Published by World Tibet News - Tuesday, May 21 1996Australian Associated Press
By Trevor Marshallsea of AAP
BEIJING, May 21 AAP - Less than a month after dodging a United Nations motion about its record on human rights issues including Tibet, China has again been condemned for its actions in the contentious region.
Human rights watchdog Amnesty International today said it was appalled by reports which have filtered out over the past few days of a new crackdown by China's central authorities in Tibet.
The reports allege Buddhist nuns and monks, and other Tibetans, were shot and injured in protests over the imposition of a ban on displaying pictures of the region's spiritual leader, the Dalai Lama.
"It's appalling that people have been shot and severely beaten merely for displaying pictures of their spiritual leader," the London-based Amnesty said in a statement.
"Yet again, the Chinese authorities have shown contempt for the Tibetan people's human rights of freedom of religion and peaceful expression."
The heightened tension in Tibet comes less than a month after China, for the sixth successive year, avoided having its human rights record debated at the United Nations Commission on Human Rights session in Geneva.
Having benefited from the support of its aid-dependent allies at the session, China hailed a victory over hegemonism from the west in the defeat of the motion, which was to discuss Beijing's "inadequate protection of Tibet's Buddhist culture", among other issues.
The inaction at the session triggered criticism of the Commission from human rights groups, as well as warnings that peaceful dissidents in China and Tibet may pay the price.
Reports out of Tibet in recent days appear to vindicate those warnings, as well as illustrate China's heightened sensitivity over the Dalai Lama, who is to visit Australia in September.
Amnesty said reports it had received said three monks from a monastery east of Lhasa were shot and wounded on May 7, and that two of them may have been killed.
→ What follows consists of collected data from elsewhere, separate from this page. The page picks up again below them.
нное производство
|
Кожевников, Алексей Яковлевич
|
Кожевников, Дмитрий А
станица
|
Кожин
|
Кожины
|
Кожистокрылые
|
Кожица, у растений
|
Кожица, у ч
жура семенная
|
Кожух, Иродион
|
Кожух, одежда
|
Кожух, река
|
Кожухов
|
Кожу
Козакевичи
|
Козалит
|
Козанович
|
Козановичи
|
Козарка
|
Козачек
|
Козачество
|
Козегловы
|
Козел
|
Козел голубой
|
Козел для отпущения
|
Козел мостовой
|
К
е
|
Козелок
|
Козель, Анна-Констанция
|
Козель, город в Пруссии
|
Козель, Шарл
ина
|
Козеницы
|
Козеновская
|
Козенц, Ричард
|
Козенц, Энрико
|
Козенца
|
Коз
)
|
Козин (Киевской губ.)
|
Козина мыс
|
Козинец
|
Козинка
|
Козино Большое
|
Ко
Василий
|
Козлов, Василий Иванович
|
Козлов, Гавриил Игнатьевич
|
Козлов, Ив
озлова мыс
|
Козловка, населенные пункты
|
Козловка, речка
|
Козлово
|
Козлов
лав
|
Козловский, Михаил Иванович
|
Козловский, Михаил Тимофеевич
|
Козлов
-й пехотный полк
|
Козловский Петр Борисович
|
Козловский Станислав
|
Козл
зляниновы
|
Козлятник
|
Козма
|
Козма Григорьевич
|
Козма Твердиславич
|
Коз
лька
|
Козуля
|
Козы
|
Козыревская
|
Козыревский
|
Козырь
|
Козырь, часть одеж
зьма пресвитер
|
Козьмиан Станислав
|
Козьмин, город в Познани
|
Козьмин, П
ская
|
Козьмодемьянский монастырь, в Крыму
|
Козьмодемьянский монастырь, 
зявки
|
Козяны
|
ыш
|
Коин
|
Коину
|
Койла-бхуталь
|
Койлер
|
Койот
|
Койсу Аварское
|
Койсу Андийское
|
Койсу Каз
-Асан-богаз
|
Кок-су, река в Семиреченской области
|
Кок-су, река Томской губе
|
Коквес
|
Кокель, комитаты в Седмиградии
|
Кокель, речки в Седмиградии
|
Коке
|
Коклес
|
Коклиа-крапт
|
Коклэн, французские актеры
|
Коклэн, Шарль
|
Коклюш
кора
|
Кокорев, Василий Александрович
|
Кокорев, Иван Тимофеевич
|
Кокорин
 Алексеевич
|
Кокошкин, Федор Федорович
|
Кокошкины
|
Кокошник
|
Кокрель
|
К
On May 14, two truckloads of seriously injured people had arrived at a hospital in Lhasa under police escort. The London-based Tibet Information Network said that on that day, 80 people, at least 30 of whom were women, had been injured in a clash with authorities.
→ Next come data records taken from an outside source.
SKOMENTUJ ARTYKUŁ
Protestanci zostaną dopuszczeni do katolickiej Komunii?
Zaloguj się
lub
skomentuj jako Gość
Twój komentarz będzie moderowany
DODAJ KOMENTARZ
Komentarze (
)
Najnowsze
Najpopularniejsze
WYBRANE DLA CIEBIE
"Both incidents are thought to be related to the increasing tension in Tibet since the authorities began to enforce a ban on the display of pictures of the Dalai Lama in monasteries, shops and schools," Amnesty said.
"The monasteries are reported to have been closed, stopping the public entering or monks leaving without permission, in order to prevent unrest spreading.
"Amnesty International is urging the Chinese authorities to immediately release anyone detained for peacefully expressing their beliefs and remove the ban on displaying pictures of the Dalai Lama."
Beijing's bitterness over the Dalai Lama is not only being felt in Tibet, but also by other countries which the exiled spiritual leader has recently visited, or will visit in the near future, including Australia.
China's Ambassador to Australia, Hua Junduo, warned last week that any official contact between Australian leaders and the Dalai Lama would constitute "a very unpleasant episode in our relations".
A similar warning had gone out to Denmark, which hosted the Dalai Lama last week.
Beijing's sensitivity over Tibet and its religious leader has increased since the Dalai Lama was involved in a dispute with Chinese authorities late last year over the choice for Tibet's new Panchen Lama, the region's second-highest religious leader.
Beijing's choice was installed in the position over the Dalai Lama's selection.